Being a country with such a wealth of petroleum, Venezuela, in fact, depends on hydroelectricity in order to supply most of its electricity generation. With large droughts affecting the amount of water in the reservoirs and dams, Venezuela has been unable to generate enough electricity for its citizens.  As a result, it has had to import a large amount of energy from Columbia. In 2012, electricity imports from Columbia rose 92.3%. 
In the recent years, technological advancements have made shale oil, an unconventional oil which can be refined to regular crude oil, easier to produce and extract. The United States has been able to drastically increase its own output of oil and natural gas to the point where in a couple of years it will now be net exporter of oil instead of an importer.  According to the European Central Bank, the United States increased its oil output to the point where in 2013 it was 3 times what it was in 2010.  Looking at the price of oil since 2011, the year in which US companies started extracting shale oil, the price has significantly decreased.  In the United States, the influx of shale oil has had large effects. In 2014, according to Andrew Critchlow, a commodities editor for The Telegraph, the threat of shale oil caused Saudi Arabia to increase the supply of oil in the market, with the hopes that it would decrease the price of oil to the point where it would not be profitable for US companies to continue to explore and extracting shale oil.  Nowhere have Saudi Arabia's actions been more detrimental than to fellow OPEC member Venezuela. At the high of 2008, oil exports accounted for 95% of all Venezuelan exports.  With the US no longer being a destination for that oil, it has now had to find other markets to sell its oil, primary China, which comes with a high transportation cost when compared to the United States. 
Blessed with a valuable commodity, Venezuela was able to increase its standard of living greatly and its GDP to the point where it was once the richest country in South America. It is now, the country with the highest amount of poverty, and its economy is in ruins. Unfortunately, the country focused so much on oil that its other industries suffered.
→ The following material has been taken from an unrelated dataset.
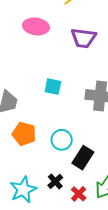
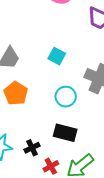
cyan circle: (62, 140) -> (66, 97), moved
black rectangle: (83, 158) -> (65, 133), turned 55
Using price controls and large subsidies, Venezuela decided to use its seemingly never-ending oil revenues to fund its social welfare programs and to keep its people happy. This led to a weak local production and thus to Venezuela's having to import a lot of basic needs and having to sell them for much less in order to be able to support its people. In the end, the subsidies and price controls led to its economy to collapse as oil revenues failed.
© Angel Rubio. The author warrants that the work is the author's own and that Stanford University provided no input other than typesetting and referencing guidelines. The author grants permission to copy, distribute and display this work in unaltered form, with attribution to the author, for noncommercial purposes only. All other rights, including commercial rights, are reserved to the author.